- **Instructions to follow**:
For each line of the data below, test for "established". Report only the number of lines that pass.

── Input

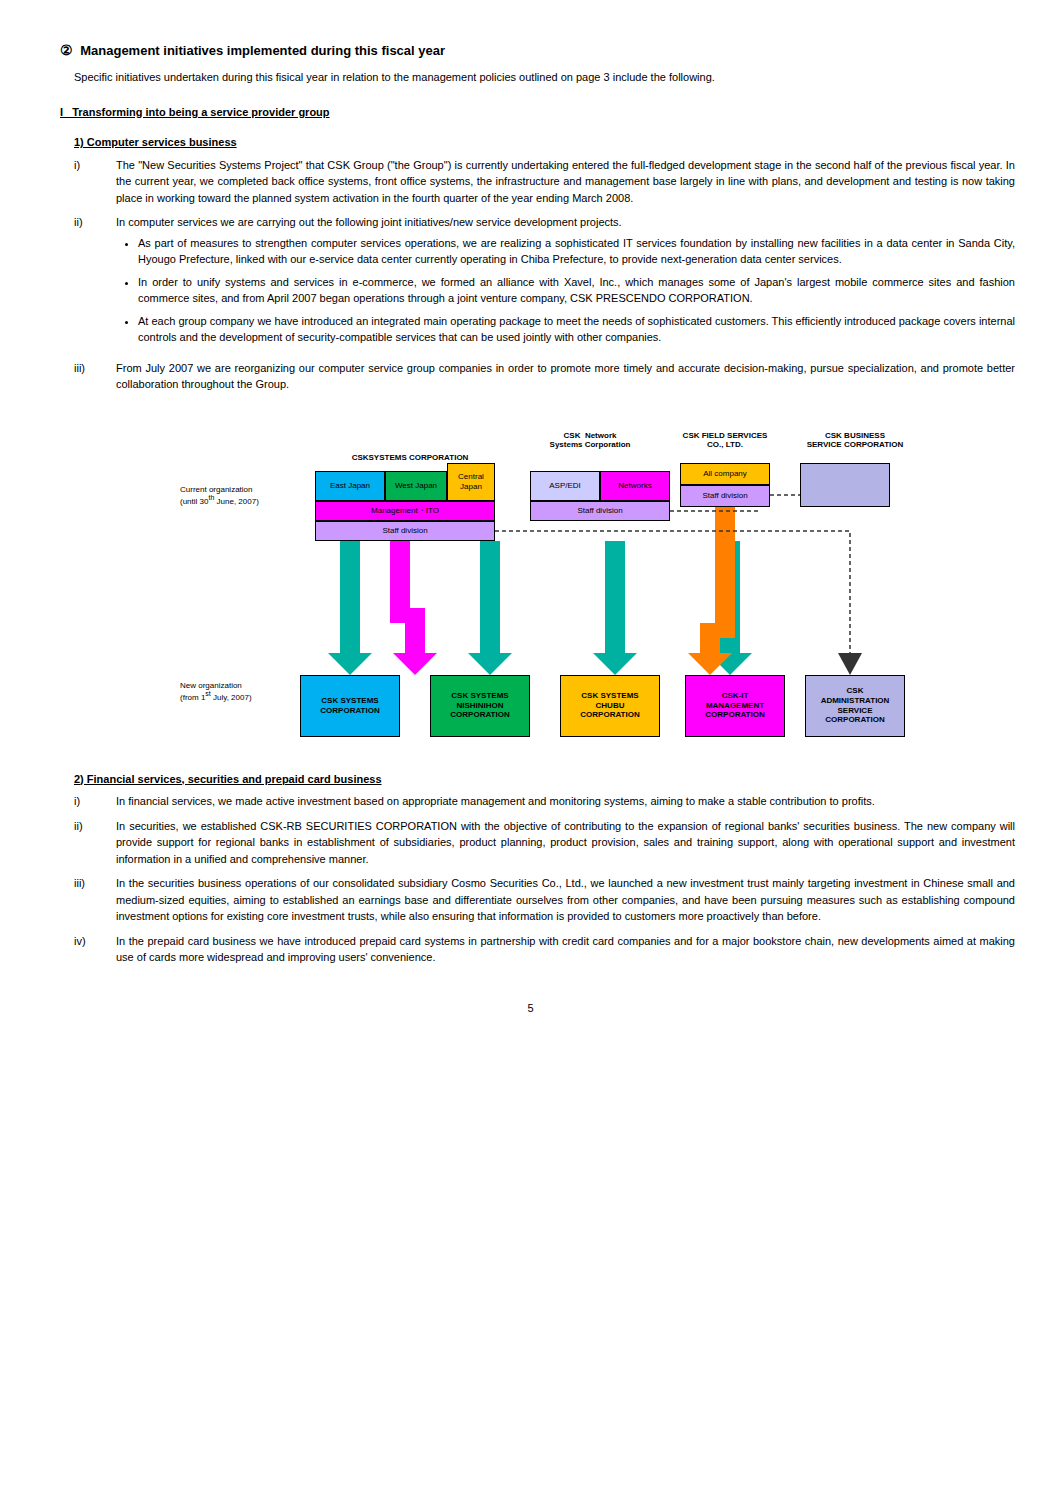② Management initiatives implemented during this fiscal year
Specific initiatives undertaken during this fisical year in relation to the management policies outlined on page 3 include the following.
I Transforming into being a service provider group
1) Computer services business
| i) | The "New Securities Systems Project" that CSK Group ("the Group") is currently undertaking entered the full-fledged development stage in the second half of the previous fiscal year. In the current year, we completed back office systems, front office systems, the infrastructure and management base largely in line with plans, and development and testing is now taking place in working toward the planned system activation in the fourth quarter of the year ending March 2008. |
| ii) | In computer services we are carrying out the following joint initiatives/new service development projects. As part of measures to strengthen computer services operations, we are realizing a sophisticated IT services foundation by installing new facilities in a data center in Sanda City, Hyougo Prefecture, linked with our e-service data center currently operating in Chiba Prefecture, to provide next-generation data center services. In order to unify systems and services in e-commerce, we formed an alliance with Xavel, Inc., which manages some of Japan's largest mobile commerce sites and fashion commerce sites, and from April 2007 began operations through a joint venture company, CSK PRESCENDO CORPORATION. At each group company we have introduced an integrated main operating package to meet the needs of sophisticated customers. This efficiently introduced package covers internal controls and the development of security-compatible services that can be used jointly with other companies. |
| iii) | From July 2007 we are reorganizing our computer service group companies in order to promote more timely and accurate decision-making, pursue specialization, and promote better collaboration throughout the Group. |
CSKSYSTEMS CORPORATION
CSK Network
Systems Corporation
CSK FIELD SERVICES
CO., LTD.
CSK BUSINESS
SERVICE CORPORATION
Current organization
(until 30th June, 2007)
New organization
(from 1st July, 2007)
East Japan
West Japan
Central
Japan
Management・ITO
Staff division
ASP/EDI
Networks
Staff division
All company
Staff division
CSK SYSTEMS
CORPORATION
CSK SYSTEMS
NISHINIHON
CORPORATION
CSK SYSTEMS
CHUBU
CORPORATION
CSK-IT
MANAGEMENT
CORPORATION
CSK
ADMINISTRATION
SERVICE
CORPORATION
2) Financial services, securities and prepaid card business
| i) | In financial services, we made active investment based on appropriate management and monitoring systems, aiming to make a stable contribution to profits. |
| ii) | In securities, we established CSK-RB SECURITIES CORPORATION with the objective of contributing to the expansion of regional banks' securities business. The new company will provide support for regional banks in establishment of subsidiaries, product planning, product provision, sales and training support, along with operational support and investment information in a unified and comprehensive manner. |
| iii) | In the securities business operations of our consolidated subsidiary Cosmo Securities Co., Ltd., we launched a new investment trust mainly targeting investment in Chinese small and medium-sized equities, aiming to established an earnings base and differentiate ourselves from other companies, and have been pursuing measures such as establishing compound investment options for existing core investment trusts, while also ensuring that information is provided to customers more proactively than before. |
| iv) | In the prepaid card business we have introduced prepaid card systems in partnership with credit card companies and for a major bookstore chain, new developments aimed at making use of cards more widespread and improving users' convenience. |
5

────

- **Exercise result**:
2